オープンウェイト勢:Z-Image Turbo、HiDream I1、Krea 2

3つともオープンウェイトだけど、方向性はそれぞれ違う。

Z-Image Turbo はアリババ通義研究所の6Bモデルで、少ないサンプリングステップで出す速さが一番の特徴。ネオン雨の夜の賞金稼ぎでは、地面の水たまりがネオンをもう一度映し出していて、色の情報量が予算をかけずに倍になっている——こういうずるい構図もちゃんと受け止められる。巻物の脇に置かれたあの爪は逆で、金の刻印のわずかな光だけが頼りで、画面の大半が暗部だ。サンプリングステップが少ないぶん、プロンプトが具体的なほど有利に働く。曖昧な形容詞を読み解く余裕はない。

HiDream I1 はHiDream.aiの17Bスパース拡散モデルで、写実もイラストもこなす。サイト内の実例はむしろシュールな方に偏っていて、横断歩道でベビーカーを押されて散歩するピザ額縁から溶岩が溢れ出すリビングがその例。でも白背景のパールティアラキャットアイサングラスの商品写真も同じモデルの仕事で、「何でもこなせる」は誇張じゃないとわかる。

Krea 2 は審美路線で、実例4本は揃ってイラスト系。桜の花びらに包まれる無重力の瞬間銀の鎧の女戦士古木から掘り出された妖精の街。強みは2つのスタイルを混ぜたときの移行が自然なこと。プロンプトを書くときはスタイル用語を並べるより、「この画面がどんな場面で出てきそうか」を描写するほうが効く。

振り切り型:Grok Imagine

Grok Imagine は生成が速くてスタイルも振り切っている。まずアイデアを可視化してから別モデルで詰める、という使い方に向いている。6枚のキャラクターカードが並ぶキャラ選択画面ベルベットの上に並んだ4本の武器はどちらも「まず方向を見る」用途で、後者はちょっとした本当の課題も見せてくれた——4本の武器はシルエットがほぼ同じで、見分けをつけているのは造形ではなく刻印の書体だった。

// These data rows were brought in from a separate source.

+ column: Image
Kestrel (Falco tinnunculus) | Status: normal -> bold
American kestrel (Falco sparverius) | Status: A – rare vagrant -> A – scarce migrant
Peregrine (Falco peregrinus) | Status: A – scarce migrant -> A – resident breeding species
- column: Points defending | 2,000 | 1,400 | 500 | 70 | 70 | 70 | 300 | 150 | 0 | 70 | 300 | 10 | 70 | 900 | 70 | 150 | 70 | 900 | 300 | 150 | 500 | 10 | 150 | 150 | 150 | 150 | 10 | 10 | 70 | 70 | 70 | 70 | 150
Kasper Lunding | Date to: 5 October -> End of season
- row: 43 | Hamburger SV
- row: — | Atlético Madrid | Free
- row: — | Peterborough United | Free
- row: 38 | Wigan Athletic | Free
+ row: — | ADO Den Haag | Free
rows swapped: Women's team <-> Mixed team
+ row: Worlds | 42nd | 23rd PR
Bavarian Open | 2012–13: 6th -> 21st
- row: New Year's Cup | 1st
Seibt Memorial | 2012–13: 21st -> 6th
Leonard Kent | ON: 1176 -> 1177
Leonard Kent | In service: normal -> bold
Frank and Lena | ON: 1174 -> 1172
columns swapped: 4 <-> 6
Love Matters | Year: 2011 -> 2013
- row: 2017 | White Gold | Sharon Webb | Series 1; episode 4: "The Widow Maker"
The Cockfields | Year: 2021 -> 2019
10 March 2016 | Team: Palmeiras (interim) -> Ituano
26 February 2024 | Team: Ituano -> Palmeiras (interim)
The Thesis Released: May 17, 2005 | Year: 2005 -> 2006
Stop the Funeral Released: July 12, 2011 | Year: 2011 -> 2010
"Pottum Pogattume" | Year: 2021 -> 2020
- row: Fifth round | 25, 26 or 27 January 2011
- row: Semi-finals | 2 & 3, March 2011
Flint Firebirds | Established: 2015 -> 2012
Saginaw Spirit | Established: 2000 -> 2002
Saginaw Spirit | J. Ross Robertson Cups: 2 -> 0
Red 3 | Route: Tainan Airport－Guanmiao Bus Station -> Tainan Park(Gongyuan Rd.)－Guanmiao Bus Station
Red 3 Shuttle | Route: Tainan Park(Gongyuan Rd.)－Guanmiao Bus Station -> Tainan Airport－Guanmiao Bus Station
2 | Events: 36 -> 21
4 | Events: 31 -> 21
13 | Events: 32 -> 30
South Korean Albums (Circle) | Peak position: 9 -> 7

こういうフィードバックは、実際に出してみないと得られない。

このページ群の使い方

各モデルのページの下にはそのモデルの全実例がぶら下がっているので、同じモデルの書き方を参照したいならモデル一覧から見るのが早い。新しいプロジェクトでどのモデルを選ぶかは、サイト内のモデル選びガイドのほうが体系的にまとまっている。プロンプトの骨組みの立て方はプロンプトの型が実践的だ。今回の実例は画角の指定が以前よりはっきりしているので、画幅比率をプロンプトのどこに書くかも合わせて読むといい。

ここ半年ではっきりしてきたことがある。モデル同士の差は「絵がうまいかどうか」から「言っていることを理解しているかどうか」に移りつつある。同じ説明文でも、名詞だけ拾うモデルもあれば、「右下へ斜めに流す」まで律儀に再現するモデルもある。モデル選びは、だんだん理解力の合う相棒を選ぶことに近づいている。